## REQUIRED ACTION
All lines from the one with "[67,130,229,141] ProcedenciaComentari: ->" to the end of the entries below must be written out exactly. Leave out any other line.

## INFORMATION
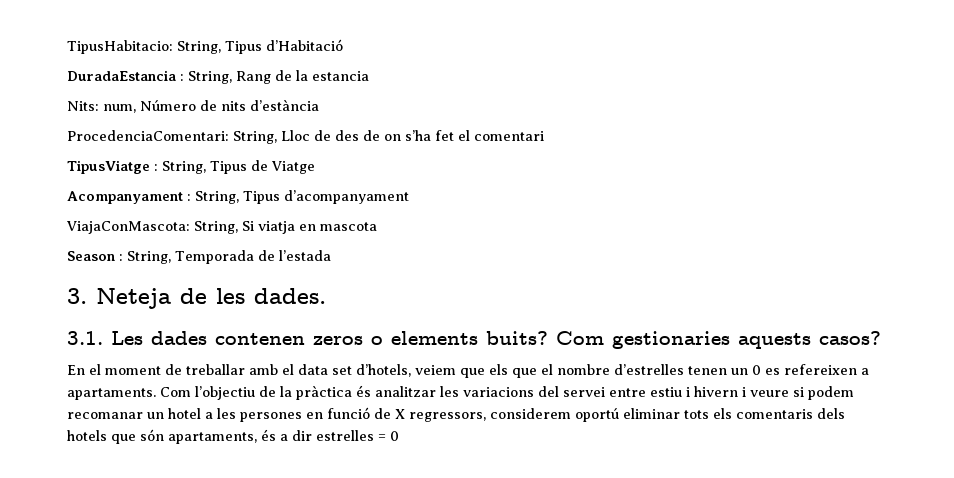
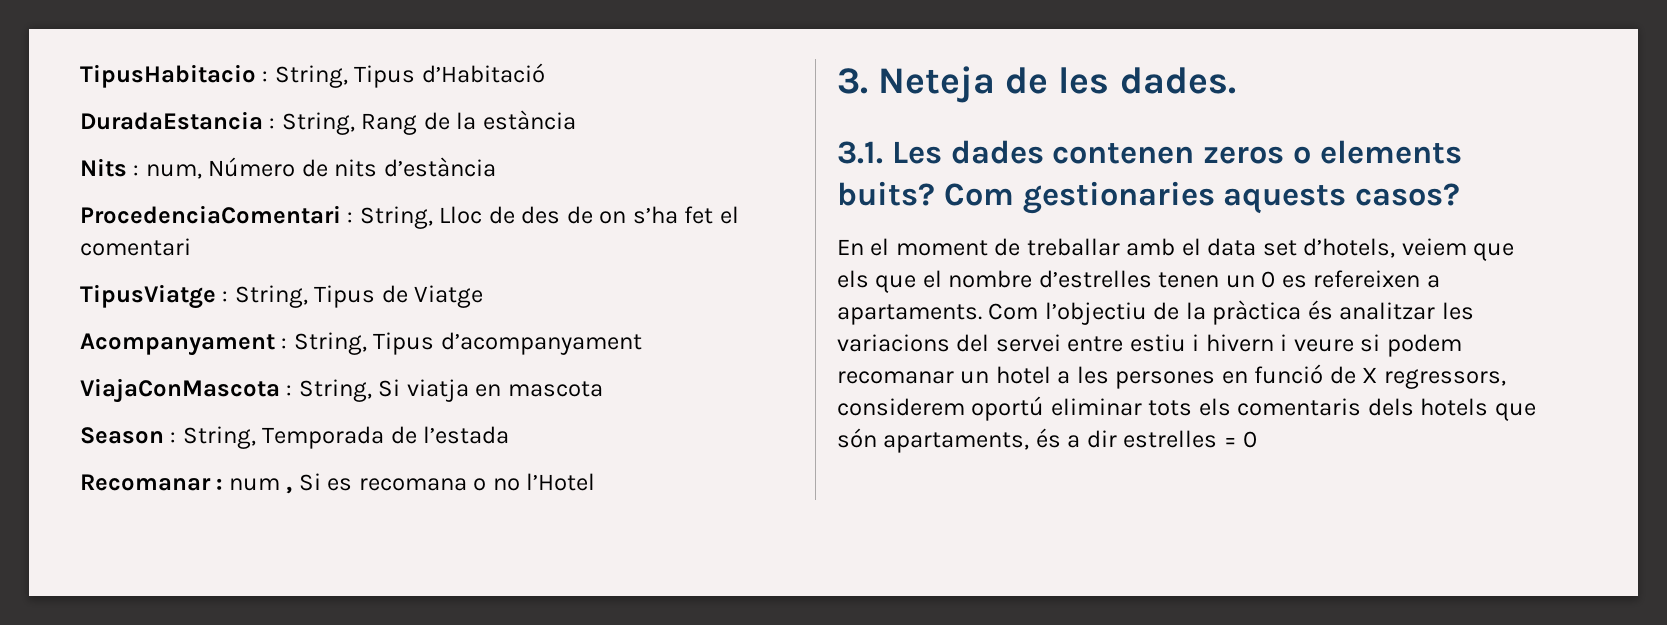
[67,40,173,54] TipusHabitacio: -> [80,64,269,88] TipusHabitacio :
[312,71,369,81] [67,101,99,111] estancia // Nits: -> [482,110,576,130] [80,158,140,177] estància // Nits :
[67,130,229,141] ProcedenciaComentari: -> [80,205,354,224] ProcedenciaComentari :
[66,221,190,234] ViajaConMascota: -> [80,378,293,403] ViajaConMascota :
(331, 255) none -> [80,473,596,494] // Recomanar : num , Si es recomana o no l’Hotel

## TASK RESPONSE
[67,130,229,141] ProcedenciaComentari: -> [80,205,354,224] ProcedenciaComentari :
[66,221,190,234] ViajaConMascota: -> [80,378,293,403] ViajaConMascota :
(331, 255) none -> [80,473,596,494] // Recomanar : num , Si es recomana o no l’Hotel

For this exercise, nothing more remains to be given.